Tuesday 20 March 2018

Shark attack surfer Mick Fanning back home 'without a scratch'

Mick Fanning moments before he was knocked off his board by a shark (World Surf League/AP)
Mick Fanning moments before he was knocked off his board by a shark (World Surf League/AP)

A surfer who fought off a shark with his bare hands during a competition in South Africa has returned home to Australia "without a scratch on me".

Mick Fanning, 34, appeared at a news conference in Sydney today before heading home to the Gold Coast with a story he will be telling for the rest of his life.

"It was so close. I'm doing okay, though," he said. "I haven't got a scratch on me. Just more of an emotional, mental sort of trauma right now.

"To walk away from a shark attack with not a scratch on you - it is a miracle really."

Fanning was competing against fellow Aussie Julian Wilson in the final of the JBay Open, the World Surf League event at Jeffreys Bay on South Africa's east coast, when he was bumped off his board by a shark.

In video of the event posted on the World Surf League website, Fanning could be seen scanning the water before a big fin emerged behind him. He turned to deal with the shark, and then lost his board as a wave rolled in and he disappeared from view.

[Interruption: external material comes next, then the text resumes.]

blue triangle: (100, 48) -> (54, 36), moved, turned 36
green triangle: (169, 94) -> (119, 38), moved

Wilson was paddling towards Fanning and later said that he believed if he could get there with his board, he would at least have a weapon to distract the shark, which he estimated was at least twice the size of Fanning.

Fanning said at first he tried to swim away but then decided to defend himself, and turned to punch the shark in the back. He was next seen furiously swimming towards a boat, where he was helped out of the water and back to shore.

He recounted the events immediately to fans gathered around him on the beach, and only later, when the adrenalin subsided, did the tears kick in as he realised just how close he had come to serious injury or death.

Today, he said he felt so "insignificant" compared with the size and speed of the shark, but did not hold any grudges against the predator because he knew "we are in their domain".

"Thanks for not eating me," he said, joking about his interaction with the shark.

Fanning said he could sense the shark looming behind him, and turned to see it just as contact was made.

"I thought 'Let's see what happens'. Like anything, you want to go down fighting," he said.

"I don't know why it didn't bite. I was on top of it, trying to put my board between us. It was just flight or fight, I just ran on instinct. Once my board was gone, I thought that was it. I was just waiting for it to come and take a leg or two. I guess I'm lucky it wasn't my time."

Fanning said he definitely plans to return to surfing, though he does not know when. He also plans to again travel to JBay, an area he considers among the three most beautiful places in the world.

Wilson has been nominated for a bravery award by the Queensland state premier Annastacia Palaszczuk.

Fanning agreed Wilson's support, and the quick reaction of the rescue boats and other watercraft, helped him out of danger.

"He just gave all regard up for himself, and came for me," Fanning said. "He was so brave... like a warrior. Thanks bud."